# [CONSIGNES À SUIVRE]
[A] Traduisez en anglais cette phrase de l'extrait « Le toit paternel » : « Le premier moment d'effusion passé, je me mis à genoux devant mon père et lui demandai sa bénédiction, qu'il m'accorda avec tendresse ; puis, tous, nous remerciâmes le Bon Dieu de mon heureux retour. »
[B] Recopiez tout le passage de l'extrait « Le toit paternel » allant de « LE TOIT PATERNEL. » jusqu'à « dans la maison. ».
[C] Prolongez le récit de l'extrait « Le toit paternel » au-delà de sa dernière phrase.
==== TEXTE SOURCE ====
La bibliothèque libre.
Librairie Saint-Joseph (p. 236-238).


XXIX

LE TOIT PATERNEL.


Lecteur de mes notes, mettez-vous à ma place ; imaginez que c’est vous qui vous tenez debout sur ce seuil, dans l’attente, et vous comprendrez ce qui devait se passer en moi.

Je n’attendis pas longtemps, je vous assure, et je n’eus pas la peine de répéter deux fois les mots : — « C’est moi ! » adressés à mes parents ; car ils se précipitaient vers la porte :

— C’est Xavier ! criait ma mère, c’est Xavier !

— C’est lui, répétait mon père, c’est lui !

— C’est lui, c’est Xavier ! redisait tout le monde dans la maison.

Mes tendres parents se jetèrent à mon cou, en disant : — Oui, oui, c’est notre cher enfant !

Le premier moment d’effusion passé, je me mis à genoux devant mon père et lui demandai sa bénédiction, qu’il m’accorda avec tendresse ; puis, tous, nous remerciâmes le Bon Dieu de mon heureux retour.
==== DONNÉES FOURNIES ====
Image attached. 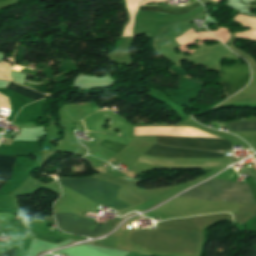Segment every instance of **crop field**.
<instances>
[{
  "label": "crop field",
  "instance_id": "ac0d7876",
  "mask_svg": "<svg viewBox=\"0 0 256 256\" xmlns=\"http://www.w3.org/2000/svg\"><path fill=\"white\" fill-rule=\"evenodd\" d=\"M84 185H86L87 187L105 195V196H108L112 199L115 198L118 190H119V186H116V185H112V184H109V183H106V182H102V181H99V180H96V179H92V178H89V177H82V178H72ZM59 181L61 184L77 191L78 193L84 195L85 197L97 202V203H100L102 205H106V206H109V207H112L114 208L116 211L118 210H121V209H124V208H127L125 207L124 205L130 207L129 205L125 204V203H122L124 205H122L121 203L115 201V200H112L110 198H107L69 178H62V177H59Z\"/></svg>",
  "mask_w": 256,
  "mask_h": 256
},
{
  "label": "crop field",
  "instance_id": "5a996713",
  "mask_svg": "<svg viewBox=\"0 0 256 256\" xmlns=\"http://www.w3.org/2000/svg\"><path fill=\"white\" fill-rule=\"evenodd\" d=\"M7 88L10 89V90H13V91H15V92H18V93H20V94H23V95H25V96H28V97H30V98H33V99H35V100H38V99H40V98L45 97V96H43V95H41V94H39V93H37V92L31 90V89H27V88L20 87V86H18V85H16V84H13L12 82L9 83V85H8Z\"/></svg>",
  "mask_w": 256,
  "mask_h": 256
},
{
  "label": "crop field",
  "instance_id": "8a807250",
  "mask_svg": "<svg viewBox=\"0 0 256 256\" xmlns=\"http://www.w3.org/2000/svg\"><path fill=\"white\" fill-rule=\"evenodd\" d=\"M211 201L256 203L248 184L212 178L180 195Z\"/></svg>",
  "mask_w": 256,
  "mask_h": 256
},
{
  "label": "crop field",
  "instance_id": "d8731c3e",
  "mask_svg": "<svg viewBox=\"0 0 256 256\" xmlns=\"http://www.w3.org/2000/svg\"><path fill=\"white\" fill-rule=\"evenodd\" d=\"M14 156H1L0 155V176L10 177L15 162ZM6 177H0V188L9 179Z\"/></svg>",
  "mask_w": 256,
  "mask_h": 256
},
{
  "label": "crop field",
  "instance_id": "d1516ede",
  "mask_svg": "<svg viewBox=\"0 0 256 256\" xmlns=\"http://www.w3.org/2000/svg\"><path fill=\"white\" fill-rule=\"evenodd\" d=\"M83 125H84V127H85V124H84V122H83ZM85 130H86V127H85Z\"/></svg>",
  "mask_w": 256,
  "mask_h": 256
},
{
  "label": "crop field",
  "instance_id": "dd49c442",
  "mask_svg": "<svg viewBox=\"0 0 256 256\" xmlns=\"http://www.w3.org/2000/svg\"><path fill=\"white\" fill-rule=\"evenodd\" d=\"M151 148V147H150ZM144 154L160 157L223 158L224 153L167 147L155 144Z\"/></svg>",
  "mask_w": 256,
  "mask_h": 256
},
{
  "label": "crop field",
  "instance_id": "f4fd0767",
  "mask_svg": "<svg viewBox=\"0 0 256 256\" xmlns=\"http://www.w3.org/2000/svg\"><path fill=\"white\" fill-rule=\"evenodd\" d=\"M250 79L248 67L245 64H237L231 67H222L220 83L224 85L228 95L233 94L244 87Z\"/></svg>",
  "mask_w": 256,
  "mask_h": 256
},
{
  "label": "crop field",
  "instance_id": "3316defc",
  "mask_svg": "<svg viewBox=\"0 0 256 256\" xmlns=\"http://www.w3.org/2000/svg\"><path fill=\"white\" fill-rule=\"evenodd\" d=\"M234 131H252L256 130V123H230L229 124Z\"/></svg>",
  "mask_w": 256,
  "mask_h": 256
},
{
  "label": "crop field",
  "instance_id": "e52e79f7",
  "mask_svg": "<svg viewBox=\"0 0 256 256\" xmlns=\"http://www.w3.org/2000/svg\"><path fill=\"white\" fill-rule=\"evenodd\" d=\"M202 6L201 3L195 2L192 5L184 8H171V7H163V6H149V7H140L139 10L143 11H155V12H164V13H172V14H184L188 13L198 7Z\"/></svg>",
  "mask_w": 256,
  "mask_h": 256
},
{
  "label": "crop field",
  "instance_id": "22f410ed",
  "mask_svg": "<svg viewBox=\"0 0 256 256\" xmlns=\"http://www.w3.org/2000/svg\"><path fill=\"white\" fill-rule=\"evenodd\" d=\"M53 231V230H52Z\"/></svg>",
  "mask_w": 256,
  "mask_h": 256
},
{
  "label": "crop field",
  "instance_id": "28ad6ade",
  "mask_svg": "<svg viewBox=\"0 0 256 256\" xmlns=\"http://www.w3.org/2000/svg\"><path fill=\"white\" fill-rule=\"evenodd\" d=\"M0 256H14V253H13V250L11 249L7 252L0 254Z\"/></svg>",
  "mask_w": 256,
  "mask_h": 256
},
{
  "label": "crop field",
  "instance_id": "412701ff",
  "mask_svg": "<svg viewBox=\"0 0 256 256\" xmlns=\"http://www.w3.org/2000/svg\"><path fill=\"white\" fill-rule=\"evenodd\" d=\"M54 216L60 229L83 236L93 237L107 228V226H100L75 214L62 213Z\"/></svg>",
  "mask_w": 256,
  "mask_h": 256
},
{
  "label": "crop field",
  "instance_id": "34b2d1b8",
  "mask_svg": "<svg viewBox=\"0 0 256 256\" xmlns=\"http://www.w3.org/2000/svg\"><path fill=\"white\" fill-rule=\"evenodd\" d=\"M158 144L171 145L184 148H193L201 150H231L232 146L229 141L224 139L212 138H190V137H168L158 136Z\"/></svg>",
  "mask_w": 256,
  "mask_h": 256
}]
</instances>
====
# [RÉPONSES]
[A] Once the first outpouring of emotion had passed, I knelt before my father and asked for his blessing, which he tenderly gave me; then all of us thanked the Good Lord for my happy return.

[B]
LE TOIT PATERNEL.


Lecteur de mes notes, mettez-vous à ma place ; imaginez que c’est vous qui vous tenez debout sur ce seuil, dans l’attente, et vous comprendrez ce qui devait se passer en moi.

Je n’attendis pas longtemps, je vous assure, et je n’eus pas la peine de répéter deux fois les mots : — « C’est moi ! » adressés à mes parents ; car ils se précipitaient vers la porte :

— C’est Xavier ! criait ma mère, c’est Xavier !

— C’est lui, répétait mon père, c’est lui !

— C’est lui, c’est Xavier ! redisait tout le monde dans la maison.

[C]
C’était le matin du 14 septembre 1846.

Ah ! je retrouvai bien, à mon retour au pays, les mœurs canadiennes, les douces et bonnes mœurs de nos aïeux. Aussi terminerai-je ces notes par un trait qui peint parfaitement la vie paroissiale de nos campagnes, laquelle offrait en ce moment pour moi un si frappant et si consolant contraste avec les habitudes des populations avec lesquelles je m’étais trouvé en contact depuis huit années ; trait qui réduit en action ce sentiment de bon voisinage, qui fait que ceux que la Providence a appelés à vivre près les uns des autres, sur le même coin de terre, se regardent comme les membres d’une même famille, selon ce que dit le vieil adage canadien : « Qu’est-ce qu’on a de plus cher après ses parents, si ce n’est son voisin. »

Je n’étais pas présent dans les maisons du voisinage ; mais je sais si bien ce qui s’y est passé que je suis certain de le raconter exactement.

Les vieux, qui, comme on sait, se lèvent souvent la nuit chez les cultivateurs pour fumer leur pipe à la porte du poële, les vieux, dans les maisons voisines de celle de mon père, en apercevant le mouvement des lumières chez nous, à cette heure, et sachant que j’étais attendu de moment en moment, s’étaient dit :

— Tiens, Xavier Prieur est de retour de l’exil ! Voilà donc des gens heureux !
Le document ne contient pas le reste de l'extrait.